A court order is a court order issued by a single judge based on an application from a bank or other credit organization to collect money from a debtor. A court order is immediately an executive document. That is why banks, for the most part, when collecting debt on loans from a borrower (debtor), turn to magistrates with applications for the issuance of a court order, rather than filing statements of claim in court.

A court order is at the same time an executive document (a significant difference from other court decisions) and is carried out in the manner established for the execution of court decisions.

Therefore, debt collection based on a court order is much more profitable for banks and takes much less time to obtain a writ of execution. For example, when filing a claim in court, from the moment of filing the application to receiving the writ of execution, it takes from several months to a year, and sometimes even longer, but when collecting debts in the order of writ proceedings, from the moment the application for the issuance of a court order is received The magistrate judge has less than two months before the court order enters into legal force. Well, then the writ of execution will be handed over to the bailiffs and they will begin to work to collect the debt using all legal methods.

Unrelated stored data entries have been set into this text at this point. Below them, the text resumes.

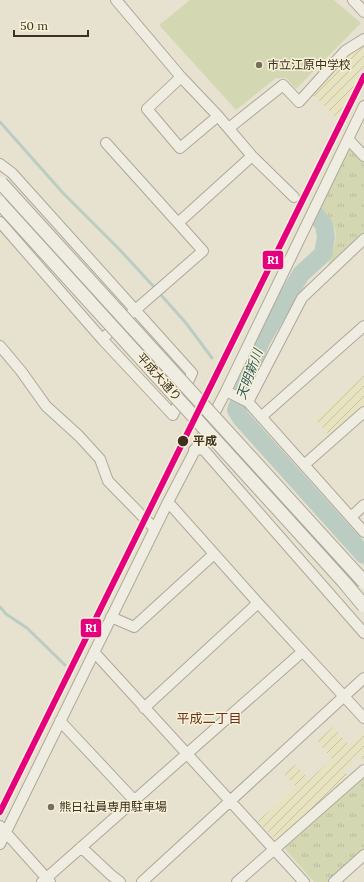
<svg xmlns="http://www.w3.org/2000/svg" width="364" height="882" font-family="Lora,'Noto Sans JP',serif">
<defs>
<pattern id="farmland-furrows" width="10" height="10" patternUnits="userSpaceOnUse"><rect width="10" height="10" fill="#e7e3c1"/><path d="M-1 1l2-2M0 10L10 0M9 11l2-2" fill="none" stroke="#c7c3a5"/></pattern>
<pattern id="park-tufts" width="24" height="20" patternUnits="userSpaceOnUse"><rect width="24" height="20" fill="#d4d8b2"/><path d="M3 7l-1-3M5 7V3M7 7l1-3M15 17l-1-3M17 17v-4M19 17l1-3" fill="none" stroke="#b7ba99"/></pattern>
</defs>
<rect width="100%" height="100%" fill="#e7e2d0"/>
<!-- farmland -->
<path fill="url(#farmland-furrows)" d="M364,38V67L337,118L313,95L315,91L347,53Z
M364,375V412L333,439L315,419Z
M333,727L350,746L364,733V761L357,754L351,759L354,762L344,771L349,777L278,840H275L258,821L296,787L284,774L295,764L309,780L332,759L317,741Z"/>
<!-- park -->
<path fill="url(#park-tufts)" d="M348,147H352L364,160V234L328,265C337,236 342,233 321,208Z
M364,774V849L328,882H314L285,849V845Z"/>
<!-- garden -->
<path fill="#d4d8b2" d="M190,0H334L361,23L296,89L286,78H276L236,110L159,25Z"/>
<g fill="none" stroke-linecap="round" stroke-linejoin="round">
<!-- stream -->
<path stroke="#bbcdc3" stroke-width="3" d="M0,122L63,193L120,250L155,288
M161,295L186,323L212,358
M0,607L6,614L27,628L65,665"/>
<!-- river -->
<path stroke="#bbcdc3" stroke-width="18" d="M316,215L324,225L326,237L323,254L301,274L261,341L236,410L241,418L364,555"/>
<defs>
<path id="minor" d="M116,0L181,77L218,116L252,156L294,197
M353,0L364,12
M181,77L147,109L180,148L218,116
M229,128L283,85L299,102L345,51L364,39
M348,139L364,156
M106,143L178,223
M0,164L12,173L192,373L173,415L102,339L0,222
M102,339L203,251L178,223L252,156
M0,346L21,371L46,406L79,436L100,459L108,481L155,529
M226,391L248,402L364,532
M248,402L302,298L364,239
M261,417L364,326
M194,450L203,449L364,633
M304,465L364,412
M168,502L258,603L364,718
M351,517L364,505
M111,617L134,627L214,554
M94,652L304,882
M144,708L258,603
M60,721L134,800
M0,826L50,882
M0,844L168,502L226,391L364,106
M81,847L111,875L120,882
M42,882L302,652
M142,882L364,678
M237,882L364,770
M334,882L364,855"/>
</defs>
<!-- minor casing -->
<use href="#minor" stroke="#ada798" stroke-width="12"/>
<!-- minor -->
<use href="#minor" stroke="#efece2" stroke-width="10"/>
<defs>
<path id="tertiary-bridge" d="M1,183L364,582
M0,203L344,582L364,606"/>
</defs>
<!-- tertiary-bridge casing -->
<use href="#tertiary-bridge" stroke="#ada798" stroke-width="15" stroke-linecap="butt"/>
<!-- tertiary-bridge -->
<use href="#tertiary-bridge" stroke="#efece2" stroke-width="13"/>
<defs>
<path id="rail-1" d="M0,812L364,76"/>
</defs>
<!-- rail-1 casing -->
<use href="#rail-1" stroke="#f7f1d7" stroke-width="9"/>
<!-- rail-1 -->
<use href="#rail-1" stroke="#e5007d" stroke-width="6"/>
</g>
<!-- markers -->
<g fill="#786e5d" stroke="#f7f1d7" stroke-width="1.5">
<circle cx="259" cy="65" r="4"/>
<circle cx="51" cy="807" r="4"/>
</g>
<circle fill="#3d301f" stroke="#f7f1d7" stroke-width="1.5" cx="183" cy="441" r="6"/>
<g text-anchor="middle" stroke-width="3" stroke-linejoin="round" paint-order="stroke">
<!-- poi labels -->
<g font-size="12" fill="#3d301f" stroke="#f7f1d7" text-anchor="start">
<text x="267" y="69">市立江原中学校</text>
<text x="59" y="811">熊日社員専用駐車場</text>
</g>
<!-- street labels -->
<g font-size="12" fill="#3d301f" stroke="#f7f1d7">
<text transform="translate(159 377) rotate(48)" y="4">平成大通り</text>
</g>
<!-- stop labels -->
<g font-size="12" font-weight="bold" fill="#3d301f" stroke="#f7f1d7" text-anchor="start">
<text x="193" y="445">平成</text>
</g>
<!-- water labels -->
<g font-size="13" font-style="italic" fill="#2e5c5d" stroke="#f7f1d7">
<text transform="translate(249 374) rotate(-70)" y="5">天明新川</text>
</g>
<!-- neighbourhood labels -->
<g font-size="13" fill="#6c341d" stroke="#f7f1d7">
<text x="209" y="723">平成二丁目</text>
</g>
</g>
<g stroke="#f7f1d7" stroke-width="1.5">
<rect x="262" y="250" width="22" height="20" rx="4" fill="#e5007d"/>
<rect x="80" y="618" width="22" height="20" rx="4" fill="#e5007d"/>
</g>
<g font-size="11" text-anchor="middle" font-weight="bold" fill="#fff">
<text x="273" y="264">R1</text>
<text x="91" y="632">R1</text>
</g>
<!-- scale -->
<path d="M14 30v6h74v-6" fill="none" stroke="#3d301f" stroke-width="2"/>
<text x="20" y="30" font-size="12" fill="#3d301f" stroke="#f7f1d7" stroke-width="3" paint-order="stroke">50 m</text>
</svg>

What should be contained in a court order:

  • Contents of the court order
  • The court order states:
  • production number and date of the order;
  • name of the court, surname and initials of the judge who issued the order;
  • name, place of residence or location of the claimant;
  • name, place of residence or location of the debtor;
  • the law on the basis of which the claim was satisfied;
  • the amount of money to be recovered;
  • the amount of the penalty, if its collection is provided for by federal law or agreement, as well as the amount of penalties, if any are due;
  • the amount of state duty to be collected from the debtor in favor of the claimant or in the income of the corresponding budget;
  • details of the claimant's bank account to which the funds to be collected should be transferred if the foreclosure is carried out using funds from the budgets of the budget system of the Russian Federation.

Issuance of a court order or refusal to issue

Magistrate of court district No.

From……. (full name), residing…….

Tel………..

G. The magistrate of court district No. _____ issued a court order, according to which _____ rubles were collected from me to repay the debt under loan agreement No. _____. The court order was issued at the request of the claimant - Bank _________.

I object to the execution of this court order because I do not agree...(the grounds for cancellation, for example, a disproportionate amount of the penalty or the amount of the debt was incorrectly calculated).

Based on Art. 129 of the Code of Civil Procedure of the Russian Federation, the judge cancels the court order if the debtor raises objections regarding its execution within ten days from the receipt of a copy of the court order. A copy of the court order was received by me ______.

Considering the above and guided by Art. 129 Code of Civil Procedure of the Russian Federation. I ask: To cancel the court order of the magistrate of judicial district No. ______ dated _____ to collect from ______ an amount in the amount of ________ rubles to repay the debt under loan agreement No. ______.

You leave this statement with the magistrate or send it by registered mail with notification, and soon the court order should be canceled. And the bank has no choice but to sue you.